Was brachte es, die Augen offen zu halten, wenn man ohnehin nichts sah. Ich hatte jedes Zeitgefühl verloren und die Beschaffenheit der Dunkelheit dieses Raumes hatte sich nicht verändert, seit ich das erste Mal hier drin erwacht war. Die Dunkelheit war eine neue Konstante geworden, zusammen mit meiner schwäche, dem Schmerz und dem kontinuierlichen Peeep Peeep Peeep im dumpfen, dämmrigen Hintergrund.

“Mutter, kann Ben bald wieder mit uns nach Hause kommen?”, das erste Mal seit ich hier war drang eine andere Stimme an mein Bewusstsein, es war die Stimme eines Mädchens, es klang weinerlich und jung. Es klang wie meine Schwester, ich riss die Augen auf. Dunkelheit schlug mir entgegen, alles war wie immer. Aber da war sie wieder, die Stimme des Mädchens, doch sie schien so weit weit weg, kam von draußen, klang dumpf und unwirklich, “Er kommt doch wieder zu uns zurück oder? Er fehlt mir so.”, eine Hand berührte meine, eine warme, fürsorgliche Hand, ich  wollte danach greifen, aber meine Finger bewegten sich kaum und glitten durch sie hindurch wie Wasser durch ein Sieb. Es war, als versuchte ich nach Nebel zu greifen und der Kopfschmerz setzte wieder ein. Die Stimme verschwand.

“Ich sagte doch du sollst dich nicht bewegen.”, zischte eine andere Stimme an mein Ohr, da war sie wieder, die Stimme, die hier her gehörte, “Hast du sie gehört, wie sie reden? Seit Tagen reden sie so, stellen immer die gleichen Fragen. Wie sie über dich reden, obwohl du doch hier bist. Obwohl du doch bei mir bist. Sie sollen nicht über dich reden, als würdest du noch zu ihnen gehören, denn du gehörst nur zu mir.”

Ich kniff die Augen zusammen und begann zu zittern, das erste Mal seit gefühlt Tagen sprach die Person mit mir und klang verzweifelt bei dem, was sie sagte, verzweifelt und grausam und zu allem fähig.

“Sie werden dich nicht bekommen, sie werden dich hier nicht finden, niemand wird dich finden, du bist bei mir!”, ein Lachen erhob sich, kalt und grausam und mit so wenig Freude darin, dass eine Gänsehaut über meine Arme kroch. Wie lange war ich jetzt schon hier? Wie lange fragten sich die Menschen dort draußen schon, wo ich war.

Und ob ich zurück kam. Mit einem Mal begann ich zu verstehen und die Erkenntnis traf mich wie ein Schlag in den Magen.

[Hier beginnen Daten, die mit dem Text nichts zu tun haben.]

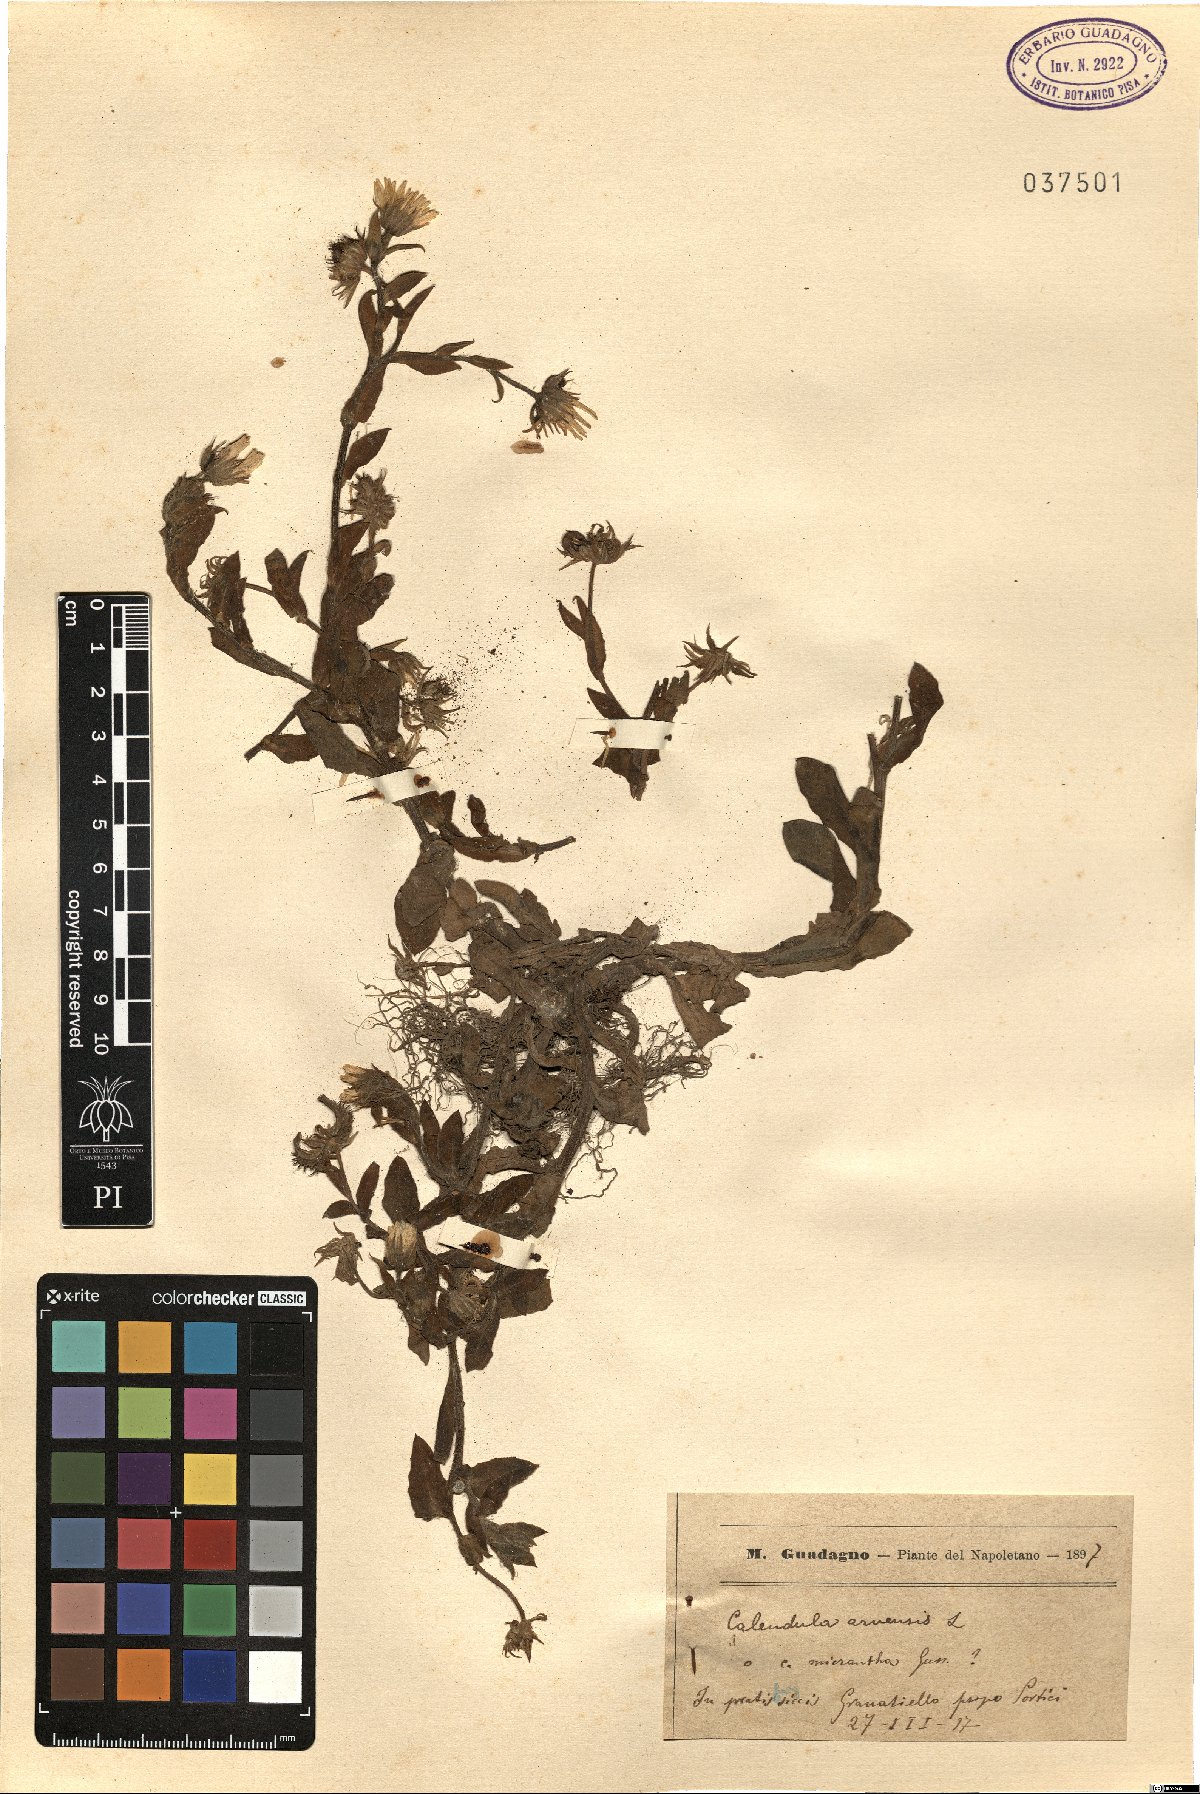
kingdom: Plantae
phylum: Tracheophyta
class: Magnoliopsida
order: Asterales
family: Asteraceae
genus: Calendula
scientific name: Calendula arvensis
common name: Field marigold
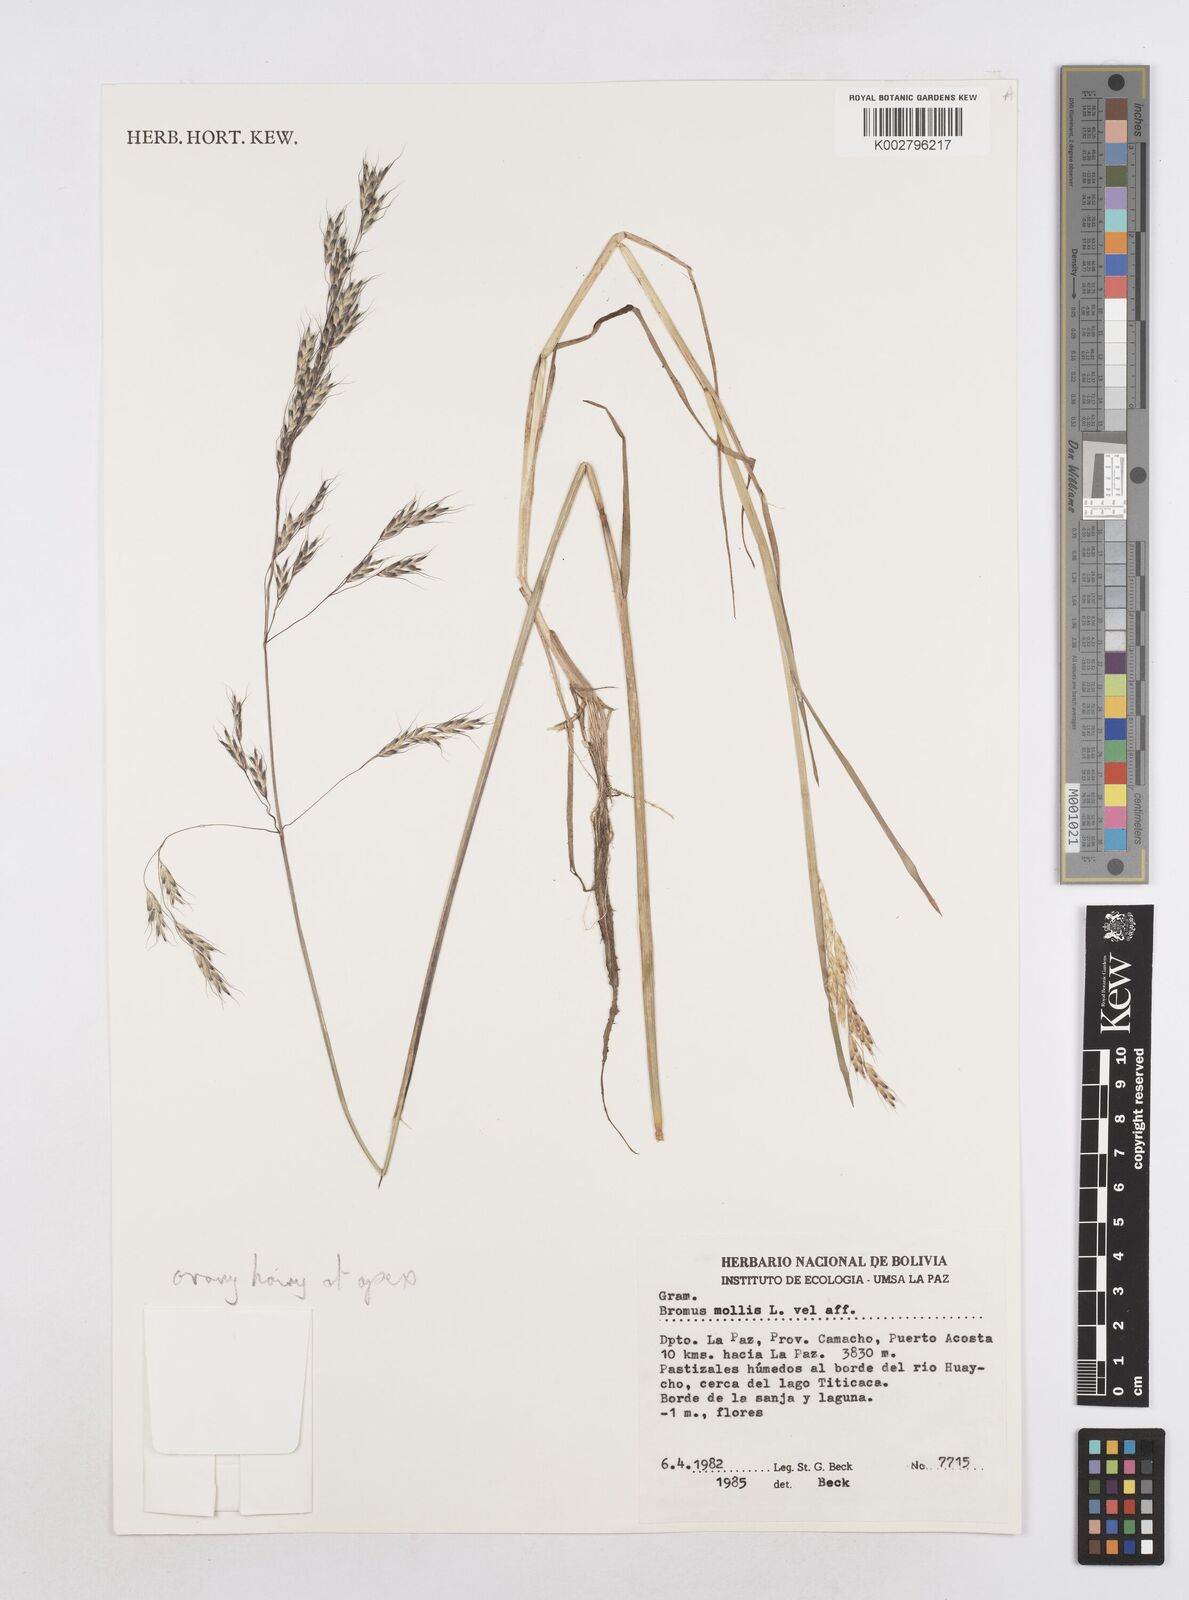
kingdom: Plantae
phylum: Tracheophyta
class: Liliopsida
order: Poales
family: Poaceae
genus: Amphibromus
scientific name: Amphibromus scabrivalvis
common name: Swamp wallaby grass
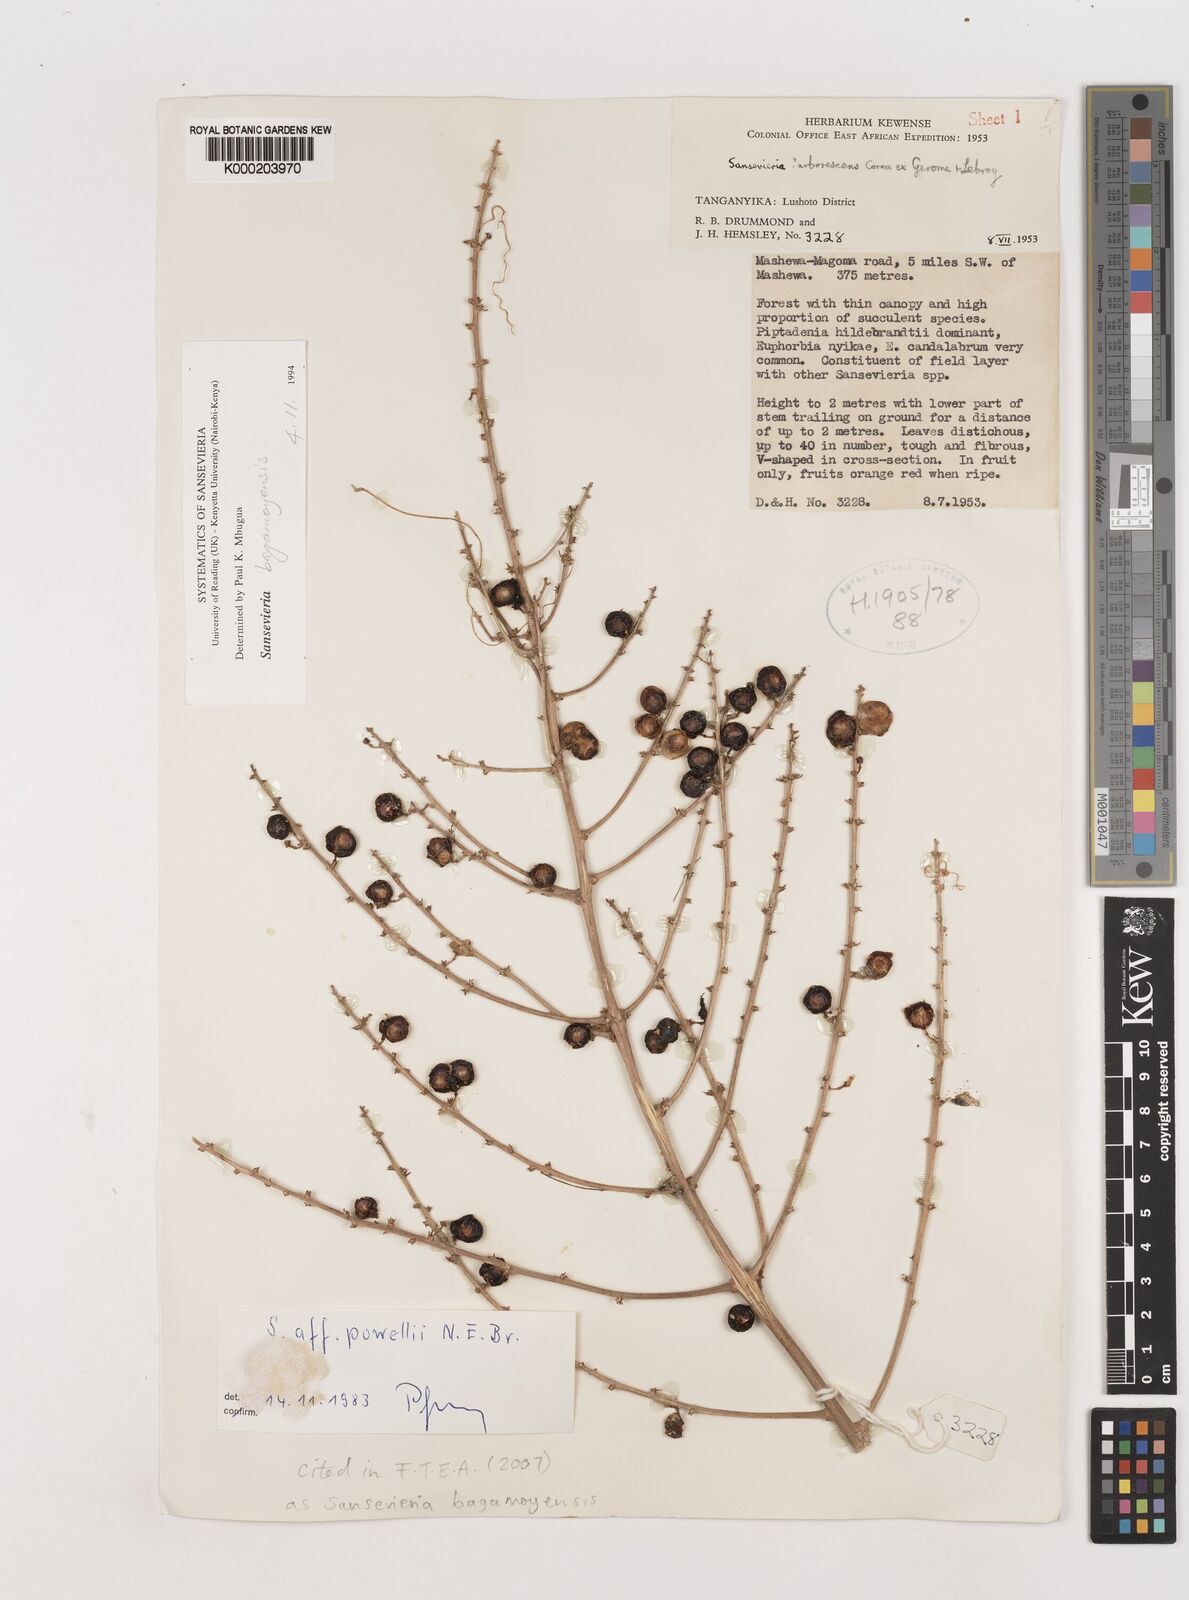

Mein Bewusstsein dämmerte wieder dahin, aber ich glaube ich wusste, wo ich war und wer da bei mir war. Wer mich hier gefangen hielt und auf mich aufpasste. Wer mich auf der Grenze zum Leben hielt obwohl der Schmerz in meinem Körper und der Geschmack in meinem Mund nur nach dem Tod schrie.

Mir fielen die Augen zu.

Wieder waren Tage vergangen, seit ich das letzte Mal bei Bewusstsein gewesen war, zumindest kam es mir so vor. Hier drin gab es weder Tag noch Nacht und jede Stunde konnte auch eine Sekunde, eine Woche oder ein Jahr gedauert haben. Unruhe riss mich aus meiner Trance und ich schlug die Augen auf.

Altbekannte Dunkelheit umfing mich, aber etwas hatte sich verändert. Panik lag in der Luft und ich sah ihn, weit weit weg, noch sehr weit weg, aber da war ein Licht.

“Nein, nein nein!”, die Stimme klang panisch, verzweifelt und ängstlich, hilflos, “Jetzt nehmen sie dich mir doch wieder weg. Hörst du, sie werden dich mir wegnehmen. Du darfst nicht wieder gehen, du darfst mich nicht verlassen. Bitte nicht verlassen...”, die Stimme verschwamm im Nebel.

Ach wie schön, dachte ich und schloss die Augen. Zu mehr war ich nicht mehr fähig. Endlich war es vorbei. Ich wurde befreit. Befreit aus mir selbst und aus meinem Schlaf. Befreit aus dem Körper, der mein Gefängnis war, befreit aus diesem widerlich unnützen, toten Hirn.

Heute haben sie die Maschinen abgestellt.